Either way to each his own, nice project.


----------



## kamahao112 (Nov 17, 2007)

Dave926 said:


> I believe TDC on a vw engine using crank triggers is on tooth #13.
> 
> Kinda silly to run VW management on a BMW, for the amount of work I would have ran MS3 of some sort.
> 
> Either way to each his own, nice project.

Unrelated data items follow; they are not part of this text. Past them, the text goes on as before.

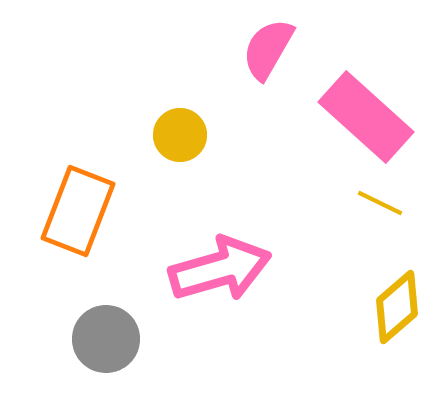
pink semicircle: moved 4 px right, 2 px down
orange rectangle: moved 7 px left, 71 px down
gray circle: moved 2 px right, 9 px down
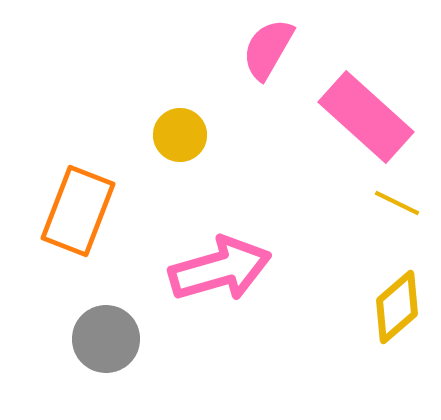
yellow line: moved 17 px right
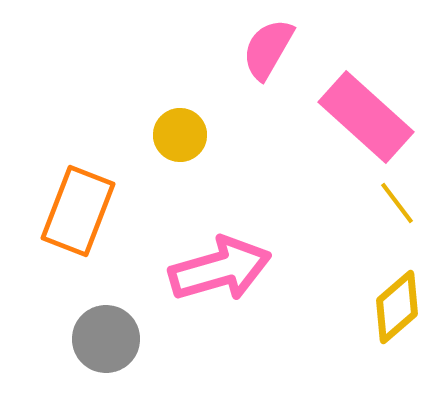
yellow line: rotated 27 degrees clockwise
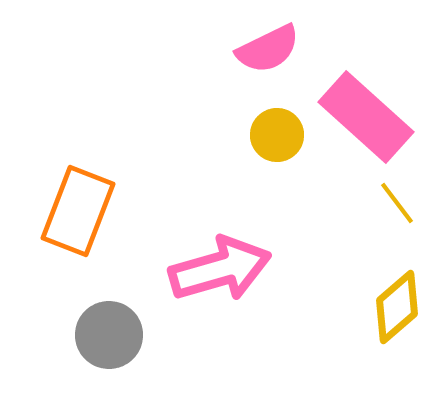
pink semicircle: rotated 146 degrees counterclockwise
yellow circle: moved 97 px right
gray circle: moved 3 px right, 4 px up
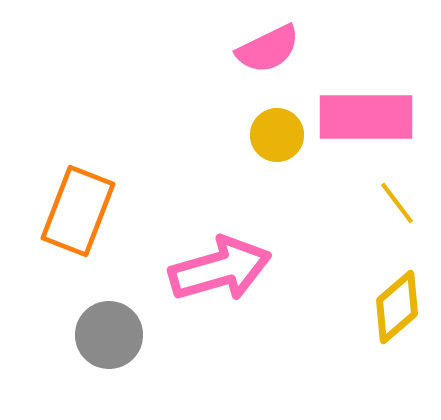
pink rectangle: rotated 42 degrees counterclockwise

i would have just dropped in a ls1


----------



## DieGTi (Jun 19, 2001)

^No way. Work with what you have and limit the down time especially when the work required is in your "wheel house".


----------



## [email protected] (Jul 27, 2010)

painted some parts. looking good 

pictures are unedited and straight off camera!


----------



## GTijoejoe (Oct 6, 2001)

good stuff, so glad you cleaned up the oil feed line :laugh:
(@ the first pics I was like WTF?)


----------



## [email protected] (Jul 27, 2010)

GTijoejoe said:


> good stuff, so glad you cleaned up the oil feed line :laugh:
> (@ the first pics I was like WTF?)


----------



## vento86 (Oct 13, 2008)

opcorn: in for burn out videos


----------



## [email protected] (Jul 27, 2010)

vento86 said:


> opcorn: in for burn out videos


haha. i will be posting some pictures from the dyno and the chart here today in a little bit. we have some videos but probably wont get those up until monday.


----------



## [email protected] (Jul 27, 2010)




----------



## EL DRIFTO (Jul 11, 2004)

sounds easier than moving the driver's seat back 1' opcorn:


----------